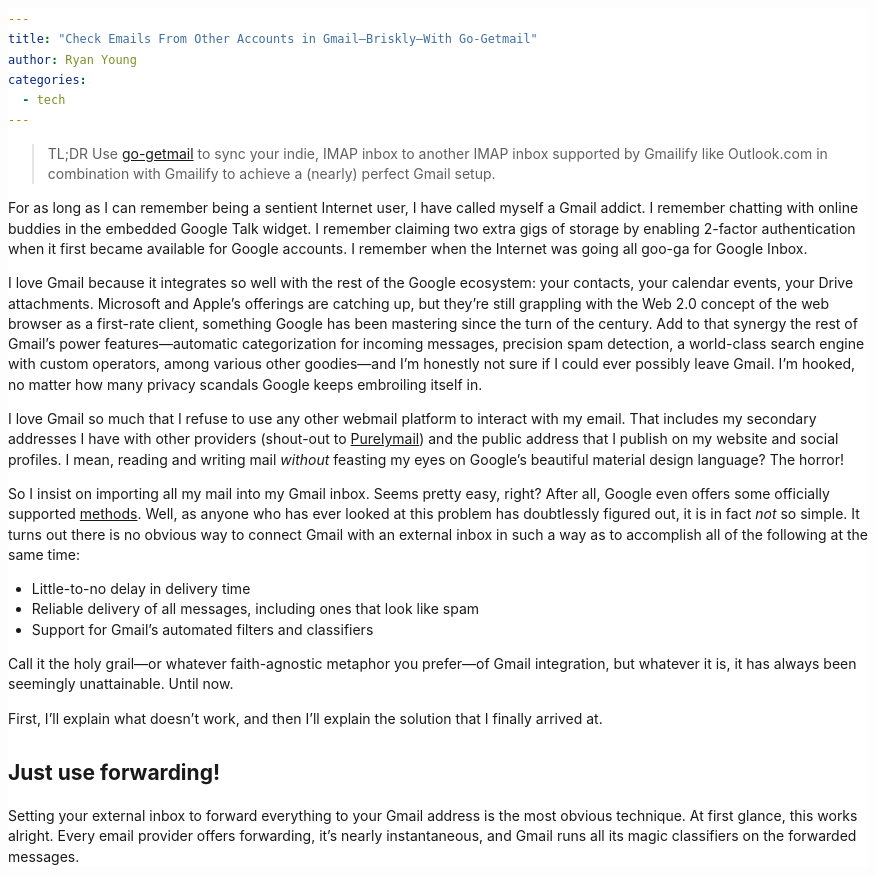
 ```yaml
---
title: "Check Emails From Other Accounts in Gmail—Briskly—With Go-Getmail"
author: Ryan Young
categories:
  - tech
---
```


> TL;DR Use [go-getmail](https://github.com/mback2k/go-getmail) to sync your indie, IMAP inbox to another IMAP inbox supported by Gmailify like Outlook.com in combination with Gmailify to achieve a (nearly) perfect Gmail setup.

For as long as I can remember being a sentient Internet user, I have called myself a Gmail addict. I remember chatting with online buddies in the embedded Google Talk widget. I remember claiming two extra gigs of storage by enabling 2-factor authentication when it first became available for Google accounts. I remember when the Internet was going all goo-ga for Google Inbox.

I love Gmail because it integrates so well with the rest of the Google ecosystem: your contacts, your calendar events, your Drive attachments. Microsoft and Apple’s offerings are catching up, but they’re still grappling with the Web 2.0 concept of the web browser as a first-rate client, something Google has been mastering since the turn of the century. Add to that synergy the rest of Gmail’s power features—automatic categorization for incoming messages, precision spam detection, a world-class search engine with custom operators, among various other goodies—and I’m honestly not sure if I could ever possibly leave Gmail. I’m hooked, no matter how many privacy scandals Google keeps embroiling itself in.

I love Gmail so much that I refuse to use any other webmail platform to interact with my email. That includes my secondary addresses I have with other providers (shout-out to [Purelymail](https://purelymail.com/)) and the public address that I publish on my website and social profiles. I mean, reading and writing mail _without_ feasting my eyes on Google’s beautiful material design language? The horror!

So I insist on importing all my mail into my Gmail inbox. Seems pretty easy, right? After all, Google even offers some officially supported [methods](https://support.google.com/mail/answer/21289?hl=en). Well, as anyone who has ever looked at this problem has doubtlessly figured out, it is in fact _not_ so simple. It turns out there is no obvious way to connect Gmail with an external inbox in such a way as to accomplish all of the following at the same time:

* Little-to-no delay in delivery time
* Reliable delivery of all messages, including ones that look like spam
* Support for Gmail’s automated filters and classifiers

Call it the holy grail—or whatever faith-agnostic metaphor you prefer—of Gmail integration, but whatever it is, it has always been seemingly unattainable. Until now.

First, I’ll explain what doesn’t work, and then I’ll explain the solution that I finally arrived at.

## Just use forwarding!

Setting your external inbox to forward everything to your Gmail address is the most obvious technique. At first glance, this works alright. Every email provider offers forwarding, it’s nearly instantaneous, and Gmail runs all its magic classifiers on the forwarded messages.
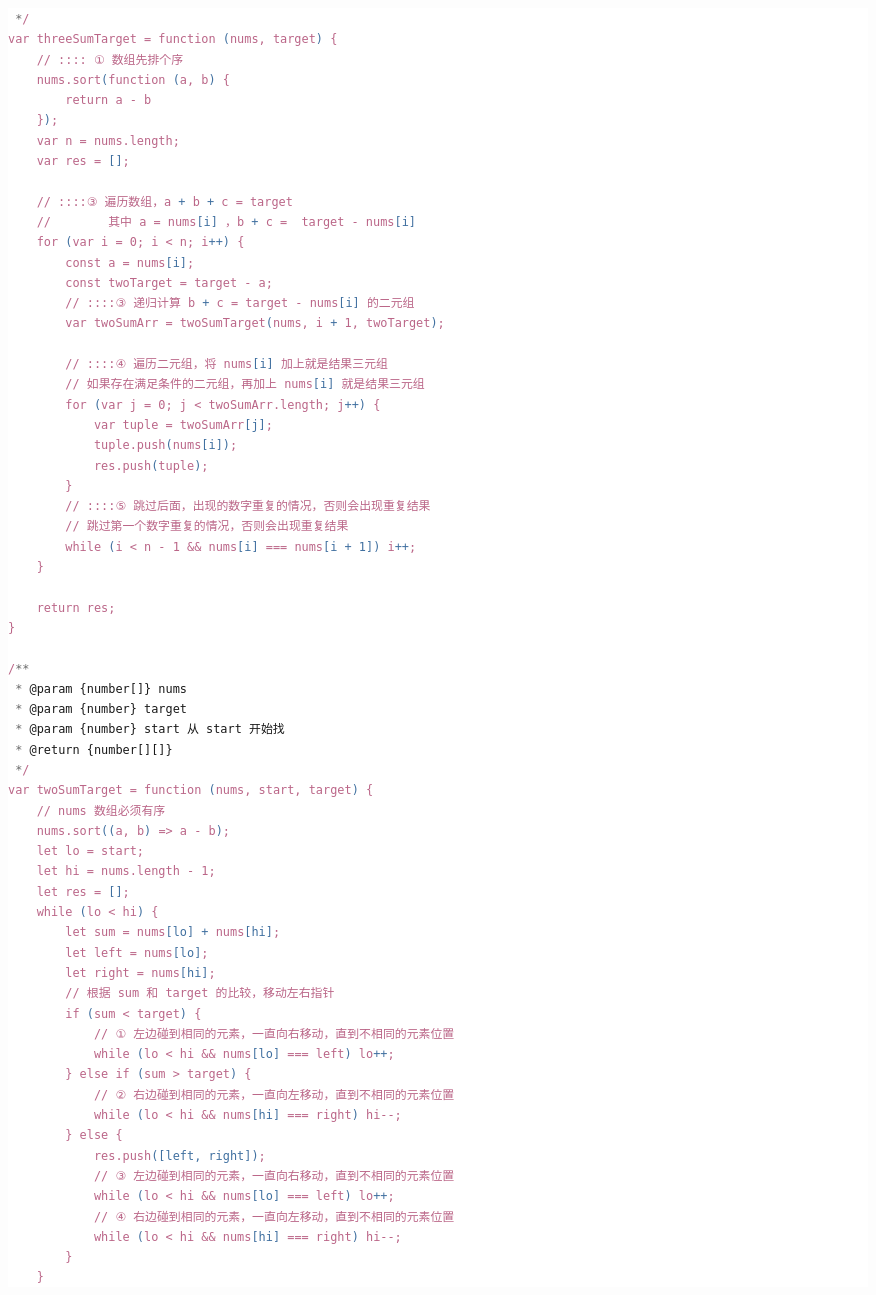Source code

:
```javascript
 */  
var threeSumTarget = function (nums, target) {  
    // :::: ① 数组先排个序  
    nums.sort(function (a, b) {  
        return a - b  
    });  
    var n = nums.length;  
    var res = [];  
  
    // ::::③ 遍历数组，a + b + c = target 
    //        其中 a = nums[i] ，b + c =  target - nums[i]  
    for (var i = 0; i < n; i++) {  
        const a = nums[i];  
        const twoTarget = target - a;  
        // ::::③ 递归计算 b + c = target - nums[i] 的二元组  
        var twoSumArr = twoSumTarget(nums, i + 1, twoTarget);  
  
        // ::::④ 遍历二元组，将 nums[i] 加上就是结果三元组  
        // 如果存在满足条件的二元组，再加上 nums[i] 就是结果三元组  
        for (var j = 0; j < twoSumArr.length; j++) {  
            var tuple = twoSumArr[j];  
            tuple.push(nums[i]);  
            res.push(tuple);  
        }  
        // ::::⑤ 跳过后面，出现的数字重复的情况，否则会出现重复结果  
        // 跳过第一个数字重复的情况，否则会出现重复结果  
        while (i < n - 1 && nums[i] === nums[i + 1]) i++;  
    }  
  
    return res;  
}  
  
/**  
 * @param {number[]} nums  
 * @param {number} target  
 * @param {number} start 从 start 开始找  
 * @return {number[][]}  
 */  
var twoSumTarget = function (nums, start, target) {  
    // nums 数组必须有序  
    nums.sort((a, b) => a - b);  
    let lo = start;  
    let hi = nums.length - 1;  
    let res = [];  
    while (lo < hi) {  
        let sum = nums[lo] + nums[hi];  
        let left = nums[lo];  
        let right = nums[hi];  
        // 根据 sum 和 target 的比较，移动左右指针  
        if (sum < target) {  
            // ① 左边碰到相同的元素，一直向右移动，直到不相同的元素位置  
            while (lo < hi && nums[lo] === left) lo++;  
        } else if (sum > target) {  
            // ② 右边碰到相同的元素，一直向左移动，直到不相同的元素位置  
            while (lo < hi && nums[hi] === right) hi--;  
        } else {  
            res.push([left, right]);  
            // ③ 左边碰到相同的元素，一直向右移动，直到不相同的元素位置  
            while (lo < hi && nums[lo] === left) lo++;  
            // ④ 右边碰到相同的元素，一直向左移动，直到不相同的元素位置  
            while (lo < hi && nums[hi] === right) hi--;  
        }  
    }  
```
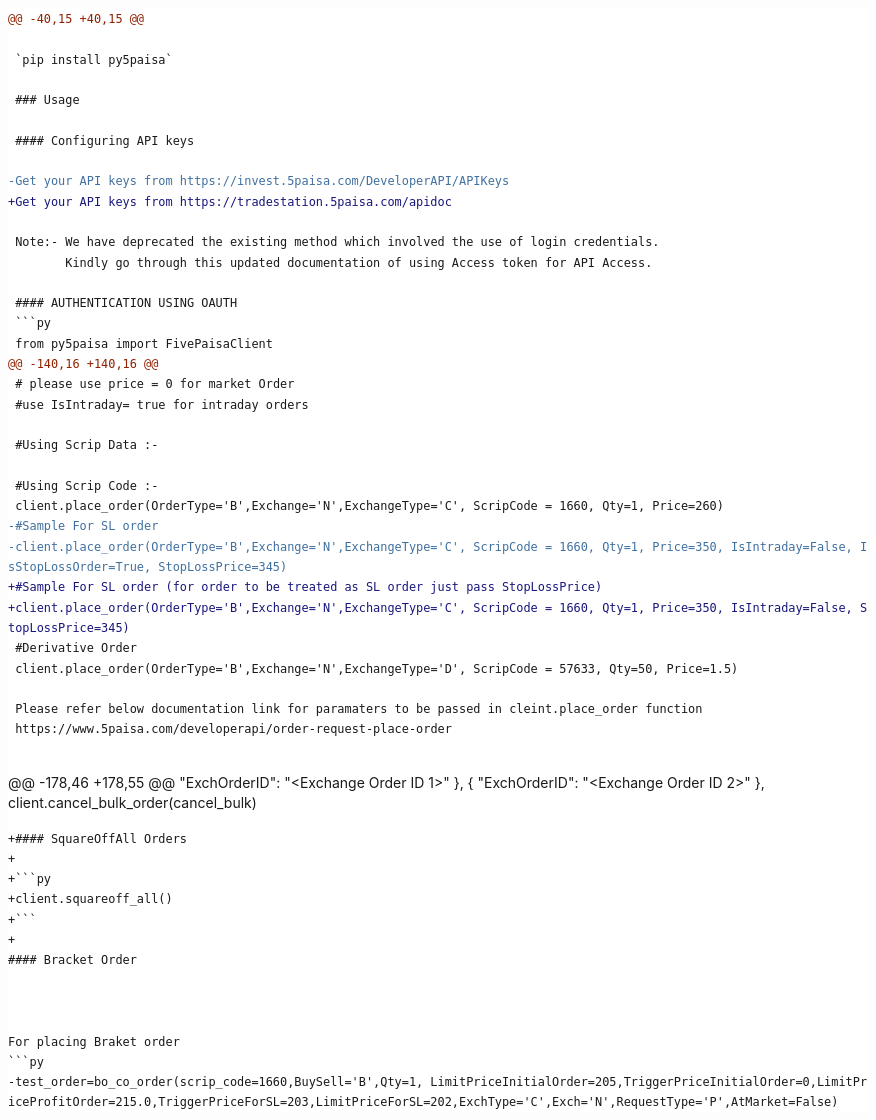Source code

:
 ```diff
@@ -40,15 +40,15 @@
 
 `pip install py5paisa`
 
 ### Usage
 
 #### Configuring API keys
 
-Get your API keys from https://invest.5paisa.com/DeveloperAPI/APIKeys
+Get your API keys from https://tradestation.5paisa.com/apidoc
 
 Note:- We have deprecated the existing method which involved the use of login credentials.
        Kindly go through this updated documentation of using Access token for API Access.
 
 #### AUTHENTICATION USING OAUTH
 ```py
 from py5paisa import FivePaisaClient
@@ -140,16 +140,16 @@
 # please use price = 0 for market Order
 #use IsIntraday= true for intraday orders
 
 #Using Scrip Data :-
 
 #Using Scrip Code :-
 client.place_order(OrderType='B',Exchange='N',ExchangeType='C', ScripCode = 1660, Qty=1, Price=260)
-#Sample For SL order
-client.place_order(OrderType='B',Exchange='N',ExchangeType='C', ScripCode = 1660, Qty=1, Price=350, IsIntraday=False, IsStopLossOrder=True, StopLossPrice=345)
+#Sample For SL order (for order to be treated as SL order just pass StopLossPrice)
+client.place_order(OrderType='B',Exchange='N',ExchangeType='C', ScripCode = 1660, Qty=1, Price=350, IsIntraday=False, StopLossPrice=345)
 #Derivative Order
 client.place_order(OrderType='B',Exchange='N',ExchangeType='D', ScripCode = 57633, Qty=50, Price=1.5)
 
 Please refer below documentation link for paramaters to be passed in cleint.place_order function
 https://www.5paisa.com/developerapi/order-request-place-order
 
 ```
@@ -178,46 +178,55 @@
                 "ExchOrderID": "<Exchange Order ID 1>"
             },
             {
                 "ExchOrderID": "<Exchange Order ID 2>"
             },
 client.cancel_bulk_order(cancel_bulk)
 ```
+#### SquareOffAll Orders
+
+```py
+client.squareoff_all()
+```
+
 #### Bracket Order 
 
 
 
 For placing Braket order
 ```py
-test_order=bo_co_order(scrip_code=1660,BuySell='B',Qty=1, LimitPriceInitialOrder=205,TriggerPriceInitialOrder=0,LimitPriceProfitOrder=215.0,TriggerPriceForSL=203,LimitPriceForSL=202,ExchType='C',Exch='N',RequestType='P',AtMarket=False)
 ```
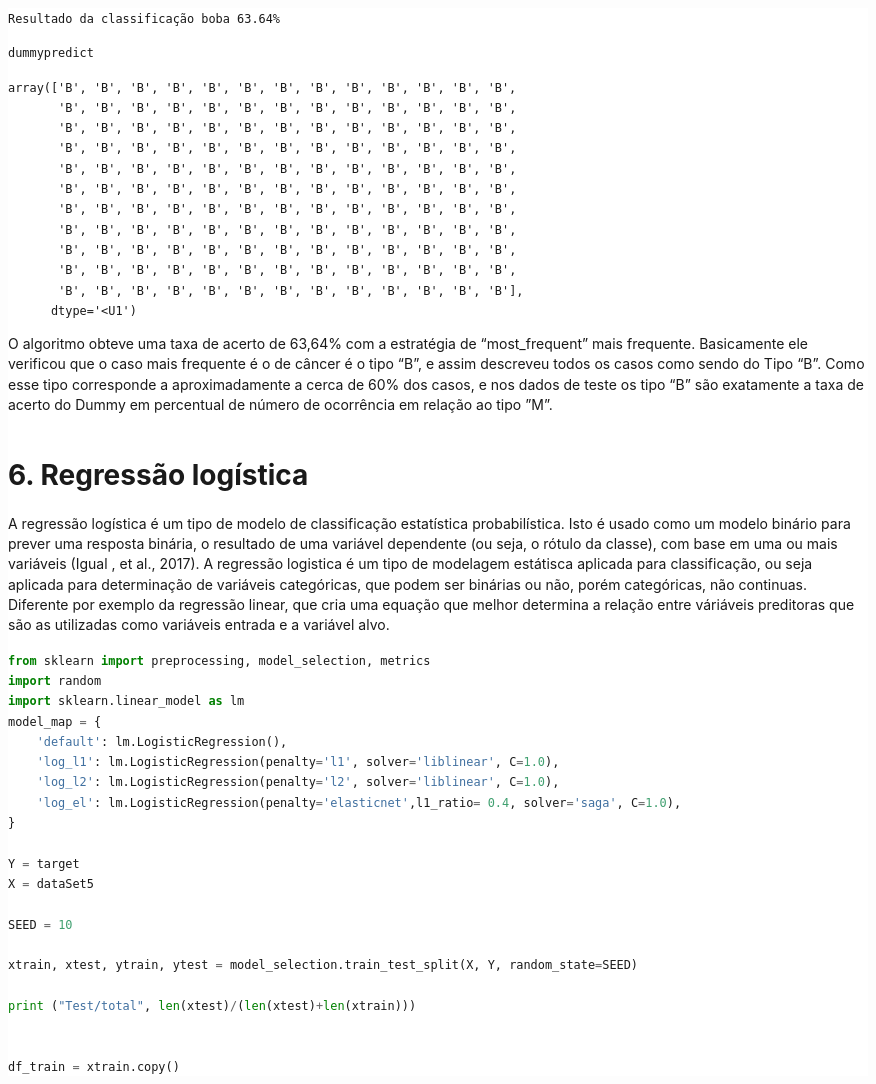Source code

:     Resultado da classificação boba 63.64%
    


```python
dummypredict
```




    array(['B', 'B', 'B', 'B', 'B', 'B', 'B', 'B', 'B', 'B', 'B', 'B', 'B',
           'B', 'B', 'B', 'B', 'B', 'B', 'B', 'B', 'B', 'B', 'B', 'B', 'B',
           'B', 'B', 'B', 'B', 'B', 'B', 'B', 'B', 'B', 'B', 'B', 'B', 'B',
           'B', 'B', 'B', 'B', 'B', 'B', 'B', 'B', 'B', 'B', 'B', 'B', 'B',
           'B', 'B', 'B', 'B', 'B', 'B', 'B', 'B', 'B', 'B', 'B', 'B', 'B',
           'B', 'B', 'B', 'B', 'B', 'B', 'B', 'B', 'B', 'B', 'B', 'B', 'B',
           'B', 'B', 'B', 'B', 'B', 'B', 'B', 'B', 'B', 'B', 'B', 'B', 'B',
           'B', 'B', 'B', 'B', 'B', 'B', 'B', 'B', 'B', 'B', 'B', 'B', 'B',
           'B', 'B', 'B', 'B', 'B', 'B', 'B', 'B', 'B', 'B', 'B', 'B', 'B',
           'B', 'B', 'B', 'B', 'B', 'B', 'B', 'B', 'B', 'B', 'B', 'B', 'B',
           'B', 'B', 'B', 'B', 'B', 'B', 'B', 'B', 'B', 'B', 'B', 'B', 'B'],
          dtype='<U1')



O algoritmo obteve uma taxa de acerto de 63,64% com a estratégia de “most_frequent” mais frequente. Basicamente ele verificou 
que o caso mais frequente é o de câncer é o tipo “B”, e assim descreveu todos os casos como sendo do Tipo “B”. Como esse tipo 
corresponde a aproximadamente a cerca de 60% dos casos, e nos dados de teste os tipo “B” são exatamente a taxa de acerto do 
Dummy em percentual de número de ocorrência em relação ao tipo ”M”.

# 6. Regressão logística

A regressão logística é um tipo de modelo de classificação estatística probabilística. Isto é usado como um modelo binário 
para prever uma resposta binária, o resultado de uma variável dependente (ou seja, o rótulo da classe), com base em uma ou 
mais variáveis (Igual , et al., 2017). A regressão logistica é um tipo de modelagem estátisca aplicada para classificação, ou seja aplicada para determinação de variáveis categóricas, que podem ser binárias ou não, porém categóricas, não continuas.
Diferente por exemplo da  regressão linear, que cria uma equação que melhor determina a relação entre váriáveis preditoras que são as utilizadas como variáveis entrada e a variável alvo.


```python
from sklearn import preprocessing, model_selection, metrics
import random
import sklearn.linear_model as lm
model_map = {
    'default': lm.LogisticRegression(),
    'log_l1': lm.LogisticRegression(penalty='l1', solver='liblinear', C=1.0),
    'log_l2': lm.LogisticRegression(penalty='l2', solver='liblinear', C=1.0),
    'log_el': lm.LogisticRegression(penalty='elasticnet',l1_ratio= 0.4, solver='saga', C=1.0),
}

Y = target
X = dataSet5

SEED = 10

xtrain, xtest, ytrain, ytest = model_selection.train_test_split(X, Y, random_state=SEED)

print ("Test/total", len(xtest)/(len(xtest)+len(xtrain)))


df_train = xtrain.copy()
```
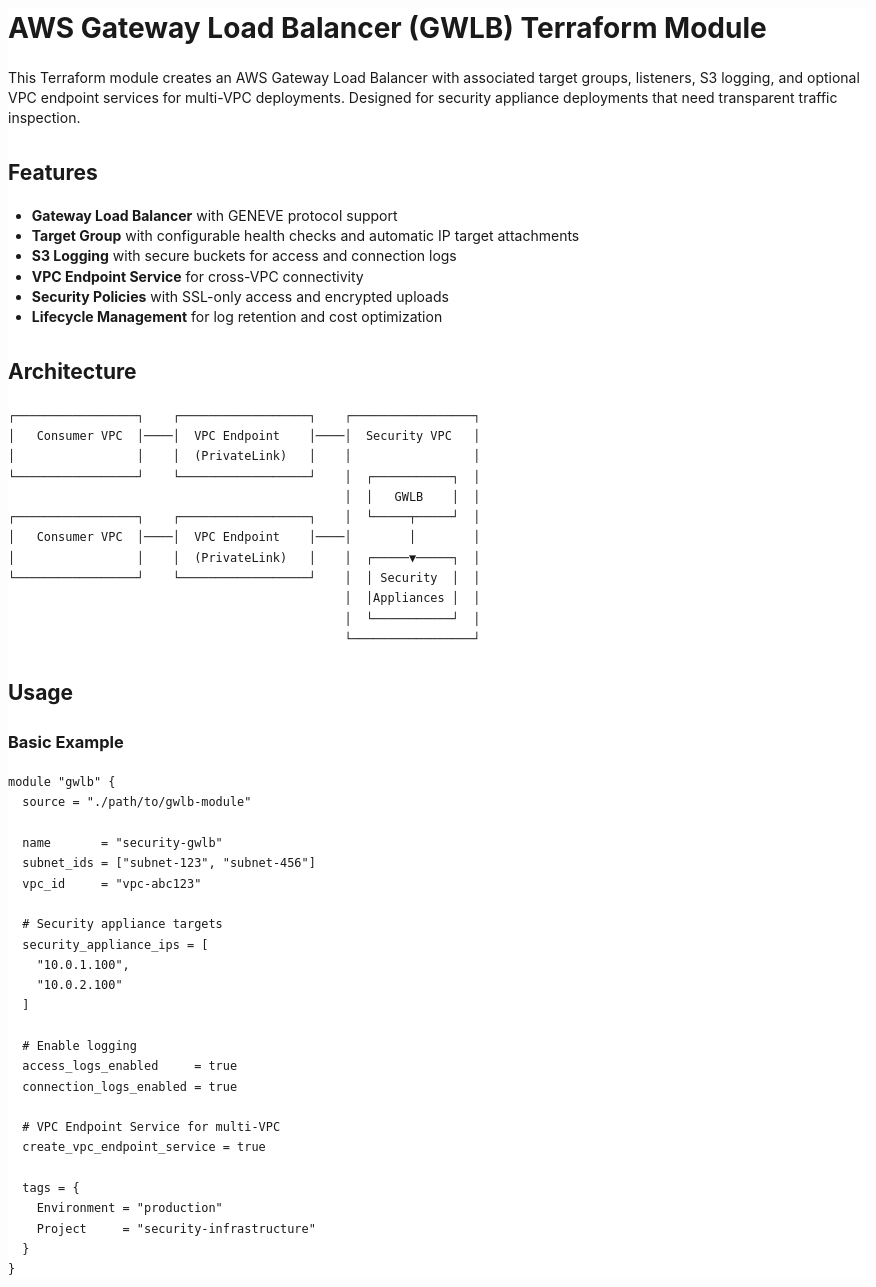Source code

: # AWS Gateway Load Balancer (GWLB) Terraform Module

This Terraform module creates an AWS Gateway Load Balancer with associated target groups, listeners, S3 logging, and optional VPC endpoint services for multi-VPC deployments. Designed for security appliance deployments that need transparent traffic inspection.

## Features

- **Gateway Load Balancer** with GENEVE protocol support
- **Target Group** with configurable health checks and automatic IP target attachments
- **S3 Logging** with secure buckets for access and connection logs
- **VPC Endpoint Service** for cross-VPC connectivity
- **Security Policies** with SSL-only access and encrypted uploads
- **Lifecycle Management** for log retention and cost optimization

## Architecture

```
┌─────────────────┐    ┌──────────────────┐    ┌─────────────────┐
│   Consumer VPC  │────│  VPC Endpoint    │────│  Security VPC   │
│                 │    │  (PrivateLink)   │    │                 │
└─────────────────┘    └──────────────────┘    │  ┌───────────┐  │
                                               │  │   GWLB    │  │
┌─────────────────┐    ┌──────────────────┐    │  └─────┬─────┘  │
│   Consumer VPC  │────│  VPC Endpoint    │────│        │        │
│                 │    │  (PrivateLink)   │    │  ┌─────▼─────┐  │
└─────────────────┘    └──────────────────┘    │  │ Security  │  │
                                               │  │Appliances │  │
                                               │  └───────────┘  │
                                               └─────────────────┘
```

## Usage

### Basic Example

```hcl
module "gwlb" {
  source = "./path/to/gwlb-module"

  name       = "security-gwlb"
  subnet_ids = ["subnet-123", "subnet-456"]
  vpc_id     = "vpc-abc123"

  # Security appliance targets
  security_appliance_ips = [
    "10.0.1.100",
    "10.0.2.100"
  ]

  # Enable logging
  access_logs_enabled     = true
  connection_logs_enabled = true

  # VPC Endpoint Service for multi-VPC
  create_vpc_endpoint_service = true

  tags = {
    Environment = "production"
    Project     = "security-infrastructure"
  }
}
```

▶ [EXERCISE]
Check each line above for "relação" and return the ones that have it.

▶ [EXERCISE ANSWER]
Dummy em percentual de número de ocorrência em relação ao tipo ”M”.
Diferente por exemplo da  regressão linear, que cria uma equação que melhor determina a relação entre váriáveis preditoras que são as utilizadas como variáveis entrada e a variável alvo.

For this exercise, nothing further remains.